DATA SUPPLIED:
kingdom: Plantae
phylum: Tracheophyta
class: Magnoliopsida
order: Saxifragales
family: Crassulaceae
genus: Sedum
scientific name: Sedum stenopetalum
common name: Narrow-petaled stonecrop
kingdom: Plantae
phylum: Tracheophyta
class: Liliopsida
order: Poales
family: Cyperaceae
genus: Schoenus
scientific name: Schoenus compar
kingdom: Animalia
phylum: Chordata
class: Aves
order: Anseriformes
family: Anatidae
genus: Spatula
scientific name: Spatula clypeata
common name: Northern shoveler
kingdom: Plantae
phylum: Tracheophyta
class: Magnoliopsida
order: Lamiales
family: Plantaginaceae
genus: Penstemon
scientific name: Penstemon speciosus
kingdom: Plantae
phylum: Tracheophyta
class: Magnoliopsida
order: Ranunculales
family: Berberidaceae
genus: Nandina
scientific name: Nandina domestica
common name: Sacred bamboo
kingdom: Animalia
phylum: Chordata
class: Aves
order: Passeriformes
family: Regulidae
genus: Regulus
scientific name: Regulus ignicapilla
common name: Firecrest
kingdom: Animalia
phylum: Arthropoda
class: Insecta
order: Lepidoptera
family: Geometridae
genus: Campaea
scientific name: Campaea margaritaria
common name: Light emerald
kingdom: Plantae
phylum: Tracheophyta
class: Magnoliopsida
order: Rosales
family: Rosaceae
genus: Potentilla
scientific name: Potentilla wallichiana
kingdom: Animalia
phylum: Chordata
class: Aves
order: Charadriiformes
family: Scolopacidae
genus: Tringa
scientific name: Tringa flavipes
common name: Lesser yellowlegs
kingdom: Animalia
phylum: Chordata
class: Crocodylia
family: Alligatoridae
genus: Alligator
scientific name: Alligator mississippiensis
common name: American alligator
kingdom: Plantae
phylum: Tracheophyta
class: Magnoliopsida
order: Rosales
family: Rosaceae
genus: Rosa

WRITTEN EXERCISE: Copy out the lines of every record above word for word.

THE SOLUTION:
kingdom: Plantae
phylum: Tracheophyta
class: Magnoliopsida
order: Saxifragales
family: Crassulaceae
genus: Sedum
scientific name: Sedum stenopetalum
common name: Narrow-petaled stonecrop
kingdom: Plantae
phylum: Tracheophyta
class: Liliopsida
order: Poales
family: Cyperaceae
genus: Schoenus
scientific name: Schoenus compar
kingdom: Animalia
phylum: Chordata
class: Aves
order: Anseriformes
family: Anatidae
genus: Spatula
scientific name: Spatula clypeata
common name: Northern shoveler
kingdom: Plantae
phylum: Tracheophyta
class: Magnoliopsida
order: Lamiales
family: Plantaginaceae
genus: Penstemon
scientific name: Penstemon speciosus
kingdom: Plantae
phylum: Tracheophyta
class: Magnoliopsida
order: Ranunculales
family: Berberidaceae
genus: Nandina
scientific name: Nandina domestica
common name: Sacred bamboo
kingdom: Animalia
phylum: Chordata
class: Aves
order: Passeriformes
family: Regulidae
genus: Regulus
scientific name: Regulus ignicapilla
common name: Firecrest
kingdom: Animalia
phylum: Arthropoda
class: Insecta
order: Lepidoptera
family: Geometridae
genus: Campaea
scientific name: Campaea margaritaria
common name: Light emerald
kingdom: Plantae
phylum: Tracheophyta
class: Magnoliopsida
order: Rosales
family: Rosaceae
genus: Potentilla
scientific name: Potentilla wallichiana
kingdom: Animalia
phylum: Chordata
class: Aves
order: Charadriiformes
family: Scolopacidae
genus: Tringa
scientific name: Tringa flavipes
common name: Lesser yellowlegs
kingdom: Animalia
phylum: Chordata
class: Crocodylia
family: Alligatoridae
genus: Alligator
scientific name: Alligator mississippiensis
common name: American alligator
kingdom: Plantae
phylum: Tracheophyta
class: Magnoliopsida
order: Rosales
family: Rosaceae
genus: Rosa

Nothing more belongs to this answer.